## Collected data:
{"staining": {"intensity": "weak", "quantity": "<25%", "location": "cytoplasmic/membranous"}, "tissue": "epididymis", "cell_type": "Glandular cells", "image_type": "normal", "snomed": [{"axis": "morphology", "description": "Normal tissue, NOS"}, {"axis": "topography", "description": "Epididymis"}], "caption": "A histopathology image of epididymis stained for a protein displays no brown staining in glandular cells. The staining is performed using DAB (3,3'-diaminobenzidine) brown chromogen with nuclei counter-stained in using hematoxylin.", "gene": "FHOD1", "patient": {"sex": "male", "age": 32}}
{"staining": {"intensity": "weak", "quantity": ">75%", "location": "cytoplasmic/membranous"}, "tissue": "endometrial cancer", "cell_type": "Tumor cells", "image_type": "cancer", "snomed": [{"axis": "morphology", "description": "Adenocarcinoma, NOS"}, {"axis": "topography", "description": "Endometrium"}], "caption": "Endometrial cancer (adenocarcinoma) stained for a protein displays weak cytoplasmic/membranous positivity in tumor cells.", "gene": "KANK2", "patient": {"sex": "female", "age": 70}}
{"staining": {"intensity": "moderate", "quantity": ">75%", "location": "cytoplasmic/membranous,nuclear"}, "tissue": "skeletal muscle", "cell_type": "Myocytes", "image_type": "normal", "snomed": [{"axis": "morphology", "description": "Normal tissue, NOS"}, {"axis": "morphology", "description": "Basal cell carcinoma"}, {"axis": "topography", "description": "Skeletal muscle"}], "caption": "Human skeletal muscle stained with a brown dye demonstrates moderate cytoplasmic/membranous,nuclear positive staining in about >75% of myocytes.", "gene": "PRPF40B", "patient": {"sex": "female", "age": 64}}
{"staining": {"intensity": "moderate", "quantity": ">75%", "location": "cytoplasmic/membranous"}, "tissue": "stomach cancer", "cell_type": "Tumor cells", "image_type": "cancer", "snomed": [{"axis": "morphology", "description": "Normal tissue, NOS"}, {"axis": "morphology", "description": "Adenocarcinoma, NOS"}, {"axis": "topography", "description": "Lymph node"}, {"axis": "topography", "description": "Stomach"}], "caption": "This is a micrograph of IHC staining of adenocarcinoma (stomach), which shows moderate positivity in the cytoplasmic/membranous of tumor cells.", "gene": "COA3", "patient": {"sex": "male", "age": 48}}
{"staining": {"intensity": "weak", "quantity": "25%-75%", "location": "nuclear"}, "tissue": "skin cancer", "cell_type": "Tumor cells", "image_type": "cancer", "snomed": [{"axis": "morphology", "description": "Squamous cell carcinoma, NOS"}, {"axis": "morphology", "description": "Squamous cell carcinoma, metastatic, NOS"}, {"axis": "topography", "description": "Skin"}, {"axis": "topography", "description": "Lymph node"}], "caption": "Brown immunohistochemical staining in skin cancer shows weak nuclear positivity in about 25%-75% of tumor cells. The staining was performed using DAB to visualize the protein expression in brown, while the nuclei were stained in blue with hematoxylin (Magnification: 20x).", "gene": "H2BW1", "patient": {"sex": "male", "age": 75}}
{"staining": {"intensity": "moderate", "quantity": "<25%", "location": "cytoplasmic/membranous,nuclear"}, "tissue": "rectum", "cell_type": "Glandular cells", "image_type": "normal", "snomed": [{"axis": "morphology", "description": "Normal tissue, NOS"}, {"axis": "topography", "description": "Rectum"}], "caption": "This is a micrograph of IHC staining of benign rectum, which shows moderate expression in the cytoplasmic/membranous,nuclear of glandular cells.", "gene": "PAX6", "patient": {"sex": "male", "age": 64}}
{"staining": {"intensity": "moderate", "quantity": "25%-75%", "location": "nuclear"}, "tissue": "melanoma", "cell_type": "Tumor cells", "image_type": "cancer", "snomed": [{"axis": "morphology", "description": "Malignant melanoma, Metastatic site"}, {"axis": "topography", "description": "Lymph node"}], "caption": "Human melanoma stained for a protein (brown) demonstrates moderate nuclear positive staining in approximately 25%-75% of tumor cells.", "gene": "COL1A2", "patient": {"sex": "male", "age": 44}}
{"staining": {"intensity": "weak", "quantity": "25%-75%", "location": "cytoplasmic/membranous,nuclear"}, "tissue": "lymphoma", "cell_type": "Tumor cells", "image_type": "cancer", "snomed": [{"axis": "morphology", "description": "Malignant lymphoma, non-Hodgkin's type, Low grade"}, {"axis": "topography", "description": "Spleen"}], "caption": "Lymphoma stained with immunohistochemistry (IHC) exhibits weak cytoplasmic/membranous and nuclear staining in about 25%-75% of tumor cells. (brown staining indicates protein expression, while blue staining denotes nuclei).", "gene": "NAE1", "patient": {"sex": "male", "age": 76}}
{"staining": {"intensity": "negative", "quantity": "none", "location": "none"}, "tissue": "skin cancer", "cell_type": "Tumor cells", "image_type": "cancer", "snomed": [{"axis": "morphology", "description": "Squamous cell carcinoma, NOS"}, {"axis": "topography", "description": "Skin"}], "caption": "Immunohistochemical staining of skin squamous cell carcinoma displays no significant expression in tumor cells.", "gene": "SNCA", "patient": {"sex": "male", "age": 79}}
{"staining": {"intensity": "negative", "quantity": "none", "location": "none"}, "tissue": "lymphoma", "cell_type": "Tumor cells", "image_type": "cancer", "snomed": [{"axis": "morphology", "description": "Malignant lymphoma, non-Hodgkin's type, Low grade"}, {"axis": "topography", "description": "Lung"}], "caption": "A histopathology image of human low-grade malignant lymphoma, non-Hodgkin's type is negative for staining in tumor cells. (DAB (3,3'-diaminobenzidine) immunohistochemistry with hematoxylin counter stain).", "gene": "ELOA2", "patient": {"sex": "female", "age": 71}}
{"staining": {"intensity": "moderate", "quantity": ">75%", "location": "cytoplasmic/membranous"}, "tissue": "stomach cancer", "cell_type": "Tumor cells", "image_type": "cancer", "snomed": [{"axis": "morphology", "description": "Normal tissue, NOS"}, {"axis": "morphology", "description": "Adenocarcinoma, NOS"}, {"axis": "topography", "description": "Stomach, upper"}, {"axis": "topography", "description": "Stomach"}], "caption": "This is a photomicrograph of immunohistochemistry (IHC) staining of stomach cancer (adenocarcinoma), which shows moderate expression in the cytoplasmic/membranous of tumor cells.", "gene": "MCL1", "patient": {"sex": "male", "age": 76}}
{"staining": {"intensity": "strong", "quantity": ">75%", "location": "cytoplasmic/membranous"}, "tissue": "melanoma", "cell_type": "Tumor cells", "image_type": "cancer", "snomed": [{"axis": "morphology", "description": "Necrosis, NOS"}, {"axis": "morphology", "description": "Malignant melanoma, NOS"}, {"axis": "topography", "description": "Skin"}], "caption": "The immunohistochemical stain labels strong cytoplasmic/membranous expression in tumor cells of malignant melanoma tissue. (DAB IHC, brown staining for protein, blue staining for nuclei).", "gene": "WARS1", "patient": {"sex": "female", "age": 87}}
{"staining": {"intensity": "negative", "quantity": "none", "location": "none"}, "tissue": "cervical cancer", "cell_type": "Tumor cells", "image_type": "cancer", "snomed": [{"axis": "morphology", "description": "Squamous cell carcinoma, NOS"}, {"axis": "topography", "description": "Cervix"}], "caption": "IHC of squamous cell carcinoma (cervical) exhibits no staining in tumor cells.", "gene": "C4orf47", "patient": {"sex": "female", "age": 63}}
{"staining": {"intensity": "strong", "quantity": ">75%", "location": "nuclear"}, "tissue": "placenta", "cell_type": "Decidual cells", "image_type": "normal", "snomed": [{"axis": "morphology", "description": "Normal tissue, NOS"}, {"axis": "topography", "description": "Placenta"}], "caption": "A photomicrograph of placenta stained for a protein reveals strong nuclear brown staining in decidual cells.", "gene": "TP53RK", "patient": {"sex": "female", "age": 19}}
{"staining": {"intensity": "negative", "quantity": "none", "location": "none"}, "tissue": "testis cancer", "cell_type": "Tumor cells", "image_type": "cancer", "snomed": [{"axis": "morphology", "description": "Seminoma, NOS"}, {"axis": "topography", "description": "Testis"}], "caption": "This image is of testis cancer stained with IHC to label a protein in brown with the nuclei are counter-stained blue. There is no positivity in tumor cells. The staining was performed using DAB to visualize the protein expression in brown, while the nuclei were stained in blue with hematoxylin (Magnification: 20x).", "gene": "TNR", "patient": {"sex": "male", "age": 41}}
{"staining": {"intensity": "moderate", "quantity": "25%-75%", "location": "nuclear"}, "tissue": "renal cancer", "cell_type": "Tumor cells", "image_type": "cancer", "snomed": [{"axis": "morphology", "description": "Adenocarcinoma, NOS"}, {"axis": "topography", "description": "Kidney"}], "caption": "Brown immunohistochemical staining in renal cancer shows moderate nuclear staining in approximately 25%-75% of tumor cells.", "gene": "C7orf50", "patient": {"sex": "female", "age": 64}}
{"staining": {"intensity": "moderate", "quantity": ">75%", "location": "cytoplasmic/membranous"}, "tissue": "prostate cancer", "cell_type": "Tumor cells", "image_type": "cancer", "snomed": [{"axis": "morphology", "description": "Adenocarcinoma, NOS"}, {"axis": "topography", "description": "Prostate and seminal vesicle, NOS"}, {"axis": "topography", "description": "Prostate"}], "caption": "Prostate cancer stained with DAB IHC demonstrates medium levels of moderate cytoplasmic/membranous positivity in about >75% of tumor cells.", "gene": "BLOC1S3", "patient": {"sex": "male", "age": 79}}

## WORK REQUEST:
What you give back must be the stretch above, starting at the line with "is a photomicrograph" and ending at the line with "immunohistochemical stain labels", copied exactly.

## TASK OUTPUT:
{"staining": {"intensity": "moderate", "quantity": ">75%", "location": "cytoplasmic/membranous"}, "tissue": "stomach cancer", "cell_type": "Tumor cells", "image_type": "cancer", "snomed": [{"axis": "morphology", "description": "Normal tissue, NOS"}, {"axis": "morphology", "description": "Adenocarcinoma, NOS"}, {"axis": "topography", "description": "Stomach, upper"}, {"axis": "topography", "description": "Stomach"}], "caption": "This is a photomicrograph of immunohistochemistry (IHC) staining of stomach cancer (adenocarcinoma), which shows moderate expression in the cytoplasmic/membranous of tumor cells.", "gene": "MCL1", "patient": {"sex": "male", "age": 76}}
{"staining": {"intensity": "strong", "quantity": ">75%", "location": "cytoplasmic/membranous"}, "tissue": "melanoma", "cell_type": "Tumor cells", "image_type": "cancer", "snomed": [{"axis": "morphology", "description": "Necrosis, NOS"}, {"axis": "morphology", "description": "Malignant melanoma, NOS"}, {"axis": "topography", "description": "Skin"}], "caption": "The immunohistochemical stain labels strong cytoplasmic/membranous expression in tumor cells of malignant melanoma tissue. (DAB IHC, brown staining for protein, blue staining for nuclei).", "gene": "WARS1", "patient": {"sex": "female", "age": 87}}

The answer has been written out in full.